Leading non-executive director Diane Smith-Gander has said a shake-out of the iron ore sector is almost unavoidable, while speaking at today’s Business News Success & Leadership Series breakfast.
Leading non-executive director Diane Smith-Gander has said a shake-out of the iron ore sector is almost unavoidable, while speaking at today’s Business News Success & Leadership Series breakfast.
“I think we’re already starting to see the shake-out occur, it’s not just iron ore, it’s going to be coal in the east as well,” said Ms Smith-Gander who chairs ASX-listed Transfield Services and sits on the board of Perth-based giant Wesfarmers.

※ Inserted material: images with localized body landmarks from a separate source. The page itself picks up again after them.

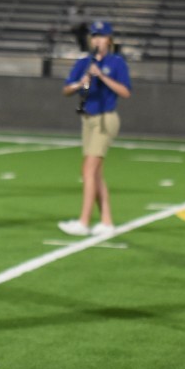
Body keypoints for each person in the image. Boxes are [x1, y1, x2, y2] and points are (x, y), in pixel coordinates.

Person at [59, 20, 132, 236]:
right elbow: (66, 89)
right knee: (95, 173)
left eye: (101, 36)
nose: (97, 40)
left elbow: (125, 92)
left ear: (109, 40)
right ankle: (107, 221)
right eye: (94, 36)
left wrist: (102, 76)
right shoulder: (84, 62)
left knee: (88, 170)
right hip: (88, 119)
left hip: (105, 119)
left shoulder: (117, 62)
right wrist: (80, 83)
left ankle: (84, 221)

“We saw Bandana Energy, one of the Wiggins coal terminal partners, go into receivership in the last couple of days, so I think it’s almost inevitable if the prices keep sagging.”
She said the ideal structure of the iron ore industry was a tricky question.
“From an economist’s point of view, you would say if you’ve got two very large companies, as we have in the iron ore sector here, that probably the most efficient way to manage that industry would be in a duopoly structure.
“But that’s clearly not the way that our current regulatory and policy settings in Australia see as being the most effective way to go.
“I think as a nation the question is more broad than the industry sector."
Ms Smith-Gander suggested Australia’s small, sparse population should send the country towards monopolistic and duopolistic structures.
“So I would’ve thought that our regulatory and policy settings should be to allow us to be world-class regulators of those sorts of industry structures, when in fact I think we put a lot of energy into trying to create perfect market analogues,” she said.
When questioned about the size of the Wesfarmers board, she said that strict rules about size and market capitalisation need not apply.
“A board is all about diversity," she said.
“You learn early on in your career that if you’re the best at everything in your team- you’ve got the wrong team.”
Gender diversity was a part of that, but is also a larger issue across the economy, she said.
“We’ve got to get away from the feeling that it’s politically incorrect to have a conversation with a woman about how she’s going to manage her children," she said.
“I think we have to have those conversations with men as well … I think men want flexibility as much as women.
“The biggest productivity lever we can pull in this country is to improve female participation in the workforce and to stop throwing away the skills that women build through their education and career experiences when they get to a career break."